* [TASK REQUIREMENTS]:
Convert the records below into a two-column CSV headed field and value, with one row for each line of every record. Put each entry in double quotes and replace any line breaks with spaces.
= = = = = = =
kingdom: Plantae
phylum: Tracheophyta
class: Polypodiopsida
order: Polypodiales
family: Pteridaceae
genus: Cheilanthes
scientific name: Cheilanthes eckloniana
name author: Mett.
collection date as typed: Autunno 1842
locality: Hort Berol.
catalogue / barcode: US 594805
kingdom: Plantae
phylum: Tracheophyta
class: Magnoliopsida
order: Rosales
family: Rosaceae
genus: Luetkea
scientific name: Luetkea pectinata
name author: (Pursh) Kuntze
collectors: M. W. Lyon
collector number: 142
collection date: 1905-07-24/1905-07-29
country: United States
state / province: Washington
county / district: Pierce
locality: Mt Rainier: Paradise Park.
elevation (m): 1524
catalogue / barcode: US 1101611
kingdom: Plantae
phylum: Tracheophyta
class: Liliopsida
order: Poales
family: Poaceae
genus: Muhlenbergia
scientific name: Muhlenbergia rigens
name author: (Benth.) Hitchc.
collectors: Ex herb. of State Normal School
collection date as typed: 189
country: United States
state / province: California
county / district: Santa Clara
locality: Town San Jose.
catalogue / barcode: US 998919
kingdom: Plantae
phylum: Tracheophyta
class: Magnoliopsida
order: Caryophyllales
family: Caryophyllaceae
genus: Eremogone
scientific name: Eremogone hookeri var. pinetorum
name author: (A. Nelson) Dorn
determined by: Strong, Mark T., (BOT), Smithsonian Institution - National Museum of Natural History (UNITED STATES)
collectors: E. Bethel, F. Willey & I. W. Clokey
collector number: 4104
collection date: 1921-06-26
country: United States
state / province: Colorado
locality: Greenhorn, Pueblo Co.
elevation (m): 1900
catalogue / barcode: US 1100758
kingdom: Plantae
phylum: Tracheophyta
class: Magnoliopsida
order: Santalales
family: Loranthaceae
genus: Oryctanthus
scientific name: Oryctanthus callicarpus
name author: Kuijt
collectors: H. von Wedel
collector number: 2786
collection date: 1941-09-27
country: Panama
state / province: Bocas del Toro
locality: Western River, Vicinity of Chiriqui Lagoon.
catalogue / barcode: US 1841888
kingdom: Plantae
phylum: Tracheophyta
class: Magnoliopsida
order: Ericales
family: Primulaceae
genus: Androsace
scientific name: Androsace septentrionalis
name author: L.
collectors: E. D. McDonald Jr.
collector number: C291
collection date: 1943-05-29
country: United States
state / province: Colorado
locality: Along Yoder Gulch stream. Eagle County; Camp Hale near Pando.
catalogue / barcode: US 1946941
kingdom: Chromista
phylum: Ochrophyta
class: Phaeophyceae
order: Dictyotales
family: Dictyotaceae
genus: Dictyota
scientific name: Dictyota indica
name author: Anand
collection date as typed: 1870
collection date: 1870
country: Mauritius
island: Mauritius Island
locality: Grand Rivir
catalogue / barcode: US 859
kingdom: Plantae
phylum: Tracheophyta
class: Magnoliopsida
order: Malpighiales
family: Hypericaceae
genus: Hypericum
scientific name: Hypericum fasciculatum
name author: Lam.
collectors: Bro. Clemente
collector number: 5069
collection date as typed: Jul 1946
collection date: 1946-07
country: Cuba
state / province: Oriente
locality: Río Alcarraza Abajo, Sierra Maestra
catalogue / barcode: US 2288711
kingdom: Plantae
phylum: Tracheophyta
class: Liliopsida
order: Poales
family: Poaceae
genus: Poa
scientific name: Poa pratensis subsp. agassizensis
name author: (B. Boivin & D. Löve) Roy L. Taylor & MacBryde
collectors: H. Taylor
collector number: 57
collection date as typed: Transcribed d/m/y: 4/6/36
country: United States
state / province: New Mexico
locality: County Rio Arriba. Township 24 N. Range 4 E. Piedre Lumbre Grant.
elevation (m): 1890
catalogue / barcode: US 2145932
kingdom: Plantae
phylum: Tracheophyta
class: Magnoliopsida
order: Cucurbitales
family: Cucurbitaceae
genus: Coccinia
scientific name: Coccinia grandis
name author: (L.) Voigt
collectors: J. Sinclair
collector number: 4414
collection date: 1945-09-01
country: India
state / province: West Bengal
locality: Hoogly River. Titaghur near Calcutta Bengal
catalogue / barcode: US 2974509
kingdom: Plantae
= = = = = = =
* [COMPLETE OUTPUT]:
field,value
"kingdom:","Plantae"
"phylum:","Tracheophyta"
"class:","Polypodiopsida"
"order:","Polypodiales"
"family:","Pteridaceae"
"genus:","Cheilanthes"
"scientific name:","Cheilanthes eckloniana"
"name author:","Mett."
"collection date as typed:","Autunno 1842"
"locality:","Hort Berol."
"catalogue / barcode:","US 594805"
"kingdom:","Plantae"
"phylum:","Tracheophyta"
"class:","Magnoliopsida"
"order:","Rosales"
"family:","Rosaceae"
"genus:","Luetkea"
"scientific name:","Luetkea pectinata"
"name author:","(Pursh) Kuntze"
"collectors:","M. W. Lyon"
"collector number:","142"
"collection date:","1905-07-24/1905-07-29"
"country:","United States"
"state / province:","Washington"
"county / district:","Pierce"
"locality:","Mt Rainier: Paradise Park."
"elevation (m):","1524"
"catalogue / barcode:","US 1101611"
"kingdom:","Plantae"
"phylum:","Tracheophyta"
"class:","Liliopsida"
"order:","Poales"
"family:","Poaceae"
"genus:","Muhlenbergia"
"scientific name:","Muhlenbergia rigens"
"name author:","(Benth.) Hitchc."
"collectors:","Ex herb. of State Normal School"
"collection date as typed:","189"
"country:","United States"
"state / province:","California"
"county / district:","Santa Clara"
"locality:","Town San Jose."
"catalogue / barcode:","US 998919"
"kingdom:","Plantae"
"phylum:","Tracheophyta"
"class:","Magnoliopsida"
"order:","Caryophyllales"
"family:","Caryophyllaceae"
"genus:","Eremogone"
"scientific name:","Eremogone hookeri var. pinetorum"
"name author:","(A. Nelson) Dorn"
"determined by:","Strong, Mark T., (BOT), Smithsonian Institution - National Museum of Natural History (UNITED STATES)"
"collectors:","E. Bethel, F. Willey & I. W. Clokey"
"collector number:","4104"
"collection date:","1921-06-26"
"country:","United States"
"state / province:","Colorado"
"locality:","Greenhorn, Pueblo Co."
"elevation (m):","1900"
"catalogue / barcode:","US 1100758"
"kingdom:","Plantae"
"phylum:","Tracheophyta"
"class:","Magnoliopsida"
"order:","Santalales"
"family:","Loranthaceae"
"genus:","Oryctanthus"
"scientific name:","Oryctanthus callicarpus"
"name author:","Kuijt"
"collectors:","H. von Wedel"
"collector number:","2786"
"collection date:","1941-09-27"
"country:","Panama"
"state / province:","Bocas del Toro"
"locality:","Western River, Vicinity of Chiriqui Lagoon."
"catalogue / barcode:","US 1841888"
"kingdom:","Plantae"
"phylum:","Tracheophyta"
"class:","Magnoliopsida"
"order:","Ericales"
"family:","Primulaceae"
"genus:","Androsace"
"scientific name:","Androsace septentrionalis"
"name author:","L."
"collectors:","E. D. McDonald Jr."
"collector number:","C291"
"collection date:","1943-05-29"
"country:","United States"
"state / province:","Colorado"
"locality:","Along Yoder Gulch stream. Eagle County; Camp Hale near Pando."
"catalogue / barcode:","US 1946941"
"kingdom:","Chromista"
"phylum:","Ochrophyta"
"class:","Phaeophyceae"
"order:","Dictyotales"
"family:","Dictyotaceae"
"genus:","Dictyota"
"scientific name:","Dictyota indica"
"name author:","Anand"
"collection date as typed:","1870"
"collection date:","1870"
"country:","Mauritius"
"island:","Mauritius Island"
"locality:","Grand Rivir"
"catalogue / barcode:","US 859"
"kingdom:","Plantae"
"phylum:","Tracheophyta"
"class:","Magnoliopsida"
"order:","Malpighiales"
"family:","Hypericaceae"
"genus:","Hypericum"
"scientific name:","Hypericum fasciculatum"
"name author:","Lam."
"collectors:","Bro. Clemente"
"collector number:","5069"
"collection date as typed:","Jul 1946"
"collection date:","1946-07"
"country:","Cuba"
"state / province:","Oriente"
"locality:","Río Alcarraza Abajo, Sierra Maestra"
"catalogue / barcode:","US 2288711"
"kingdom:","Plantae"
"phylum:","Tracheophyta"
"class:","Liliopsida"
"order:","Poales"
"family:","Poaceae"
"genus:","Poa"
"scientific name:","Poa pratensis subsp. agassizensis"
"name author:","(B. Boivin & D. Löve) Roy L. Taylor & MacBryde"
"collectors:","H. Taylor"
"collector number:","57"
"collection date as typed:","Transcribed d/m/y: 4/6/36"
"country:","United States"
"state / province:","New Mexico"
"locality:","County Rio Arriba. Township 24 N. Range 4 E. Piedre Lumbre Grant."
"elevation (m):","1890"
"catalogue / barcode:","US 2145932"
"kingdom:","Plantae"
"phylum:","Tracheophyta"
"class:","Magnoliopsida"
"order:","Cucurbitales"
"family:","Cucurbitaceae"
"genus:","Coccinia"
"scientific name:","Coccinia grandis"
"name author:","(L.) Voigt"
"collectors:","J. Sinclair"
"collector number:","4414"
"collection date:","1945-09-01"
"country:","India"
"state / province:","West Bengal"
"locality:","Hoogly River. Titaghur near Calcutta Bengal"
"catalogue / barcode:","US 2974509"
"kingdom:","Plantae"